During the Second World War, the Viet Minh led an anti-colonial guerrilla movement against the Japanese occupation of Vietnam.[4]

Japan was defeated in the fall of 1945 and left Indochina. Vietnamese revolutionaries led by Ho Chi Minh declared independence from France and briefly united their country for the first time in modern history.[5] The United States supported France against Vietnam and was providing 80% of its funding by 1953. Vietnamese forces led by Võ Nguyên Giáp defeated France at Điện Biên Phủ in 1954.
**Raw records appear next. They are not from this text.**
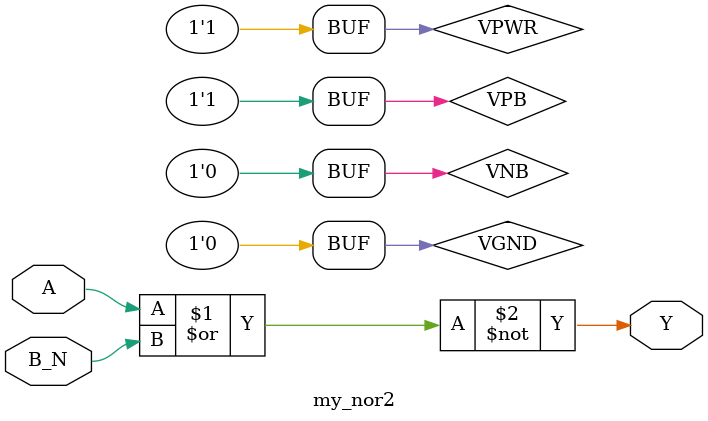
<source format=v>
module my_nor2 (
    Y  ,
    A  ,
    B_N
);

    output Y  ;
    input  A  ;
    input  B_N;

    // Voltage supply signals
    supply1 VPWR;
    supply0 VGND;
    supply1 VPB ;
    supply0 VNB ;

    assign Y = ~(A | B_N);

endmodule
</source>
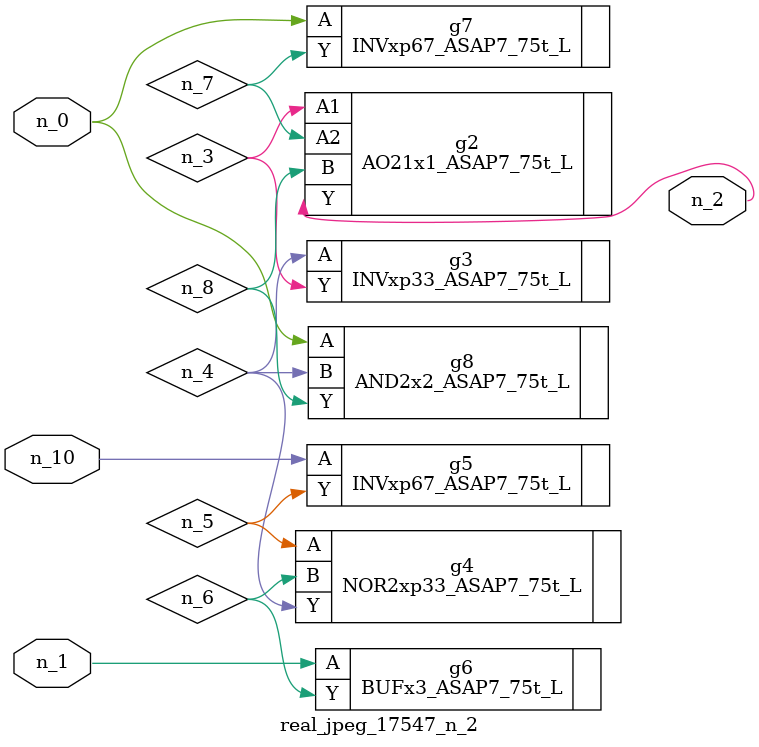
<source format=v>
module real_jpeg_17547_n_2 (n_1, n_10, n_0, n_2);

input n_1;
input n_10;
input n_0;

output n_2;

wire n_5;
wire n_4;
wire n_8;
wire n_6;
wire n_7;
wire n_3;

INVxp67_ASAP7_75t_L g7 ( 
.A(n_0),
.Y(n_7)
);

AND2x2_ASAP7_75t_L g8 ( 
.A(n_0),
.B(n_4),
.Y(n_8)
);

BUFx3_ASAP7_75t_L g6 ( 
.A(n_1),
.Y(n_6)
);

AO21x1_ASAP7_75t_L g2 ( 
.A1(n_3),
.A2(n_7),
.B(n_8),
.Y(n_2)
);

INVxp33_ASAP7_75t_L g3 ( 
.A(n_4),
.Y(n_3)
);

NOR2xp33_ASAP7_75t_L g4 ( 
.A(n_5),
.B(n_6),
.Y(n_4)
);

INVxp67_ASAP7_75t_L g5 ( 
.A(n_10),
.Y(n_5)
);


endmodule
</source>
The 1954 Geneva Conference partitioned Vietnam into two states and planned to reunify them in 1956 following a national election. The United States created a corrupt, autocratic state in the south led by Ngô Đình Diệm and thwarted plans for reunification.[4]

U.S. invasion

The number of U.S. troops in Vietnam increased from 800 in early 1961 to 3,000 by the end of the year and 11,000 in 1962. They began as military advisers for the South Vietnamese army but later participated in combat operations against guerrillas in the south. After Kennedy's assassination in 1963, Lyndon Johnson escalated the war with bombing raids. He abandoned the guise of military advisers in 1965 and began openly fighting against communist forces.
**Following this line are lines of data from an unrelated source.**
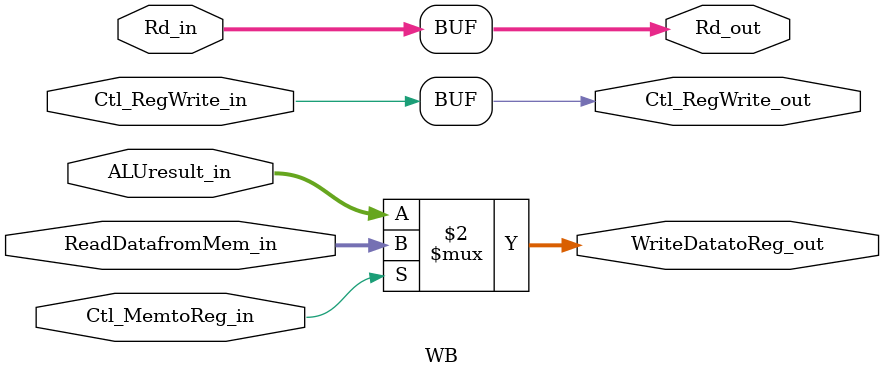
<source format=v>
`timescale 1ns / 1ps
module WB(
	// control signal
	input 		Ctl_RegWrite_in, 	Ctl_MemtoReg_in,
	output reg 	Ctl_RegWrite_out, 
	//
	input 		[ 4:0] Rd_in,
	input 		[31:0] ReadDatafromMem_in, ALUresult_in,
	output reg 	[ 4:0] Rd_out,
	output reg 	[31:0] WriteDatatoReg_out
	);	

	always @(*) begin 
		Ctl_RegWrite_out <= Ctl_RegWrite_in;
		Rd_out <= Rd_in;
		
		WriteDatatoReg_out <= Ctl_MemtoReg_in ? ReadDatafromMem_in : ALUresult_in;
	end 
endmodule


	
</source>
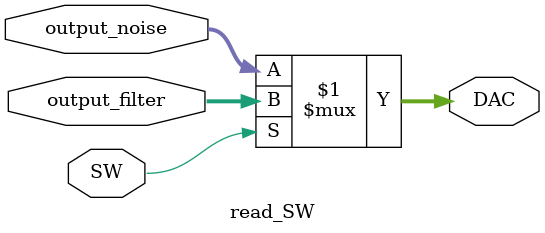
<source format=v>
module read_SW(SW,output_noise, output_filter,DAC);

	input SW;
	input [23:0] output_noise, output_filter;
	output [23:0] DAC;
	
	assign DAC = SW ? output_filter : output_noise;

endmodule
</source>
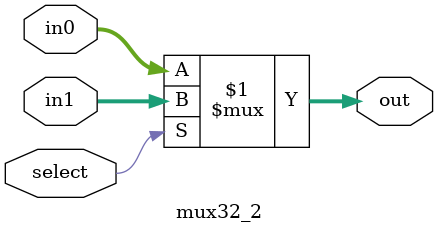
<source format=v>
module mux32_2(
    input select,
    input [31:0] in0,
    input [31:0] in1,
    output [31:0] out
);

    assign out = select ? in1 : in0;
    
endmodule
</source>
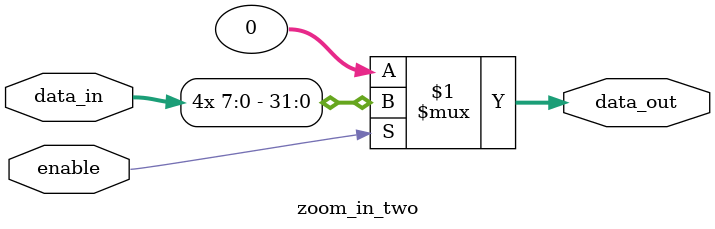
<source format=v>
module zoom_in_two (
    enable,
    data_in,
    data_out
);
    input enable;
    input [7:0] data_in;
    output [31:0] data_out;

    //replica o mesmo pixel 4 vezes
    assign data_out = (enable) ? {data_in[7:0], data_in[7:0], data_in[7:0], data_in[7:0]} : 32'b0;


endmodule
</source>
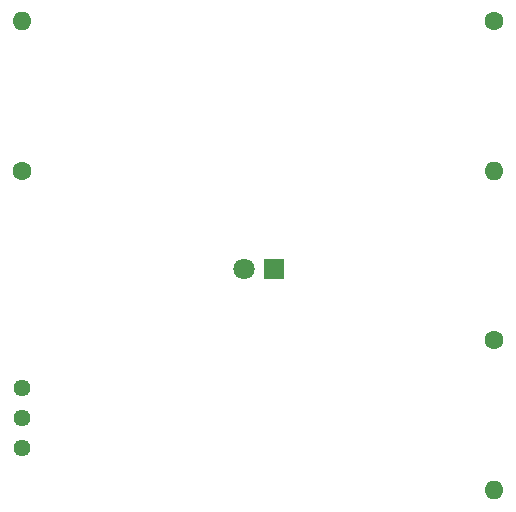
<source format=gbr>
%TF.GenerationSoftware,KiCad,Pcbnew,8.0.7*%
%TF.CreationDate,2025-01-07T09:59:32+09:00*%
%TF.ProjectId,WheatstoneBridge,57686561-7473-4746-9f6e-654272696467,rev?*%
%TF.SameCoordinates,Original*%
%TF.FileFunction,Soldermask,Bot*%
%TF.FilePolarity,Negative*%
%FSLAX46Y46*%
G04 Gerber Fmt 4.6, Leading zero omitted, Abs format (unit mm)*
G04 Created by KiCad (PCBNEW 8.0.7) date 2025-01-07 09:59:32*
%MOMM*%
%LPD*%
G01*
G04 APERTURE LIST*
%ADD10R,1.800000X1.800000*%
%ADD11C,1.800000*%
%ADD12C,1.440000*%
%ADD13C,1.600000*%
%ADD14O,1.600000X1.600000*%
G04 APERTURE END LIST*
D10*
%TO.C,D1*%
X176350000Y-77500000D03*
D11*
X173810000Y-77500000D03*
%TD*%
D12*
%TO.C,RV1*%
X155000000Y-92580000D03*
X155000000Y-90040000D03*
X155000000Y-87500000D03*
%TD*%
D13*
%TO.C,R1*%
X155000000Y-69200000D03*
D14*
X155000000Y-56500000D03*
%TD*%
D13*
%TO.C,R3*%
X195000000Y-83500000D03*
D14*
X195000000Y-96200000D03*
%TD*%
D13*
%TO.C,R2*%
X195000000Y-56500000D03*
D14*
X195000000Y-69200000D03*
%TD*%
M02*

</source>
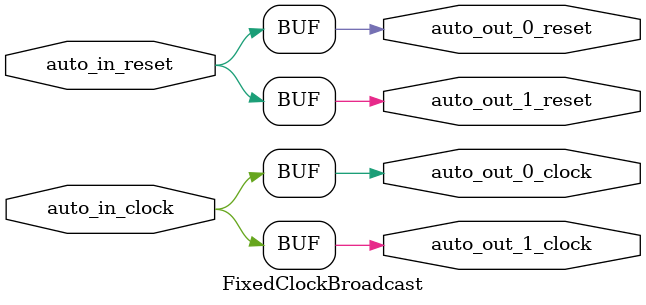
<source format=v>
module FixedClockBroadcast(
  input   auto_in_clock,
  input   auto_in_reset,
  output  auto_out_1_clock,
  output  auto_out_1_reset,
  output  auto_out_0_clock,
  output  auto_out_0_reset
);
  assign auto_out_1_clock = auto_in_clock; // @[Nodes.scala 1216:84 LazyModule.scala 312:16]
  assign auto_out_1_reset = auto_in_reset; // @[Nodes.scala 1216:84 LazyModule.scala 312:16]
  assign auto_out_0_clock = auto_in_clock; // @[Nodes.scala 1216:84 LazyModule.scala 312:16]
  assign auto_out_0_reset = auto_in_reset; // @[Nodes.scala 1216:84 LazyModule.scala 312:16]
endmodule

</source>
At the peak of the war in 1969, there were over 540,000 troops in Vietnam in addition to over 100,000 in nearby countries. Soldiers from U.S. satellite states such as Australia, New Zealand, the Philippines, Thailand, and south Korea also participated in the war. The south Vietnamese army also grew to a force of nearly a million by the end of the war. The United States retreated from Vietnam in early 1973 but continued to support the southern government until its defeat in 1975.[4]

U.S. war crimes

From 1967 to 1972, the CIA helped South Vietnam identify and kill suspected communist guerrillas as part of the Phoenix Program, causing at least 26,000 deaths.

In March 1968, US soldiers killed at least 347 unarmed civilians in Sơn Mỹ village.[6] The soldiers who tried to stop the massacre were considered traitors by the other soldiers and U.S. congressmen.[7]

Chemical weapons

The USA, as part of Operation Ranch Hand, used Agent Orange, a chemical weapon, over vast areas of jungle in Vietnam. The government of Vietnam states that 4 million people were exposed to the agent most of whom suffered life long illnesses and some of whom suffered birth defects.
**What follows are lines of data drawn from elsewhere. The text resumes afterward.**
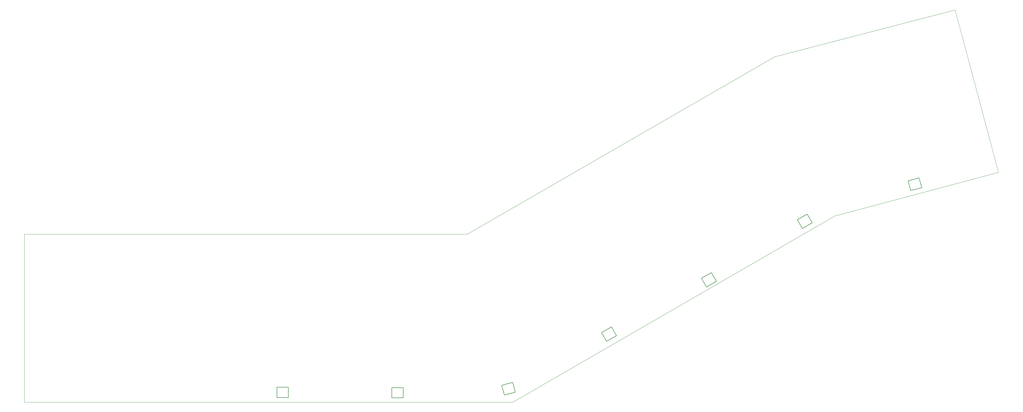
<source format=gbr>
G04 #@! TF.GenerationSoftware,KiCad,Pcbnew,(5.1.5)-3*
G04 #@! TF.CreationDate,2020-03-28T17:37:08+01:00*
G04 #@! TF.ProjectId,kopesh,6b6f7065-7368-42e6-9b69-6361645f7063,rev?*
G04 #@! TF.SameCoordinates,Original*
G04 #@! TF.FileFunction,Profile,NP*
%FSLAX46Y46*%
G04 Gerber Fmt 4.6, Leading zero omitted, Abs format (unit mm)*
G04 Created by KiCad (PCBNEW (5.1.5)-3) date 2020-03-28 17:37:08*
%MOMM*%
%LPD*%
G04 APERTURE LIST*
%ADD10C,0.050000*%
%ADD11C,0.150000*%
G04 APERTURE END LIST*
D10*
X375136651Y-106420121D02*
X360606650Y-52170125D01*
X320476648Y-121060124D02*
X375136651Y-106420121D01*
X212926648Y-183250129D02*
X320476648Y-121060124D01*
X49936648Y-183250121D02*
X212926648Y-183250129D01*
X49926648Y-127100116D02*
X49936648Y-183250121D01*
X197736650Y-127090122D02*
X49926648Y-127100116D01*
X300336652Y-67850125D02*
X197736650Y-127090122D01*
X360606650Y-52170125D02*
X300336652Y-67850125D01*
D11*
X138016660Y-181690112D02*
X138016660Y-178290112D01*
X134216660Y-178290112D02*
X138016660Y-178290112D01*
X134216660Y-181690112D02*
X134216660Y-178290112D01*
X134216660Y-181690112D02*
X138016660Y-181690112D01*
X280930800Y-142903522D02*
X279230800Y-139959036D01*
X275939904Y-141859036D02*
X279230800Y-139959036D01*
X277639904Y-144803522D02*
X275939904Y-141859036D01*
X277639904Y-144803522D02*
X280930800Y-142903522D01*
X349502947Y-111607008D02*
X348622962Y-108322860D01*
X344952444Y-109306372D02*
X348622962Y-108322860D01*
X345832429Y-112590520D02*
X344952444Y-109306372D01*
X345832429Y-112590520D02*
X349502947Y-111607008D01*
X312952272Y-123340873D02*
X311252272Y-120396387D01*
X307961376Y-122296387D02*
X311252272Y-120396387D01*
X309661376Y-125240873D02*
X307961376Y-122296387D01*
X309661376Y-125240873D02*
X312952272Y-123340873D01*
X247610771Y-161059874D02*
X245910771Y-158115388D01*
X242619875Y-160015388D02*
X245910771Y-158115388D01*
X244319875Y-162959874D02*
X242619875Y-160015388D01*
X244319875Y-162959874D02*
X247610771Y-161059874D01*
X213803448Y-179933013D02*
X212923463Y-176648865D01*
X209252945Y-177632377D02*
X212923463Y-176648865D01*
X210132930Y-180916525D02*
X209252945Y-177632377D01*
X210132930Y-180916525D02*
X213803448Y-179933013D01*
X176379161Y-181805113D02*
X176379161Y-178405113D01*
X172579161Y-178405113D02*
X176379161Y-178405113D01*
X172579161Y-181805113D02*
X172579161Y-178405113D01*
X172579161Y-181805113D02*
X176379161Y-181805113D01*
M02*

</source>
Agent Orange was produced by the Dow Chemical Company and the Monsanto Company, as well as others.

Legacy

In the USA, the Vietnam War was correctly considered a U.S. defeat until Ronald Reagan rebranded it as a "noble cause." Historians continue to deny or ignore U.S. war crimes.[4]

References

  1. Charles G. Boyd (1998). The Paris Agreement on Vietnam: Twenty-five Years Later. Washington, DC: The Nixon Center.
  2. Andrew Glass (2016-08-07). "Congress approves Gulf of Tonkin Resolution: Aug. 7, 1964" Politico. Retrieved 2022-01-05.
  3. Ziad Obermeyer, et al. (2008). Fifty years of violent war deaths from Vietnam to Bosnia: analysis of data from the world health survey programme. British Medical Journal. doi: 10.1136/bmj.a137 [HUB]
  4. 4.0 4.1 4.2 4.3 Nick Turse (2013). Kill Anything That Moves: 'Introduction' (pp. 10–13). [PDF] New York City: Metropolitan Books. ISBN 9780805086911 [LG]
  5. Howard Zinn (1980). A People's History of the United States: 'The Impossible Victory: Vietnam' (pp. 438–439). [PDF] HarperCollins. ISBN 0060194480
  6. Susan Brownmiller (1975). Against Our Will: Men, Women and Rape (pp. 103–05). Simon & Schuster. ISBN 9780671220624
  7. Hugh Thompson (2003). Moral Courage In Combat: The My Lai Story. [PDF] Center for the Study of Professional Military Ethics, United States Naval Academy.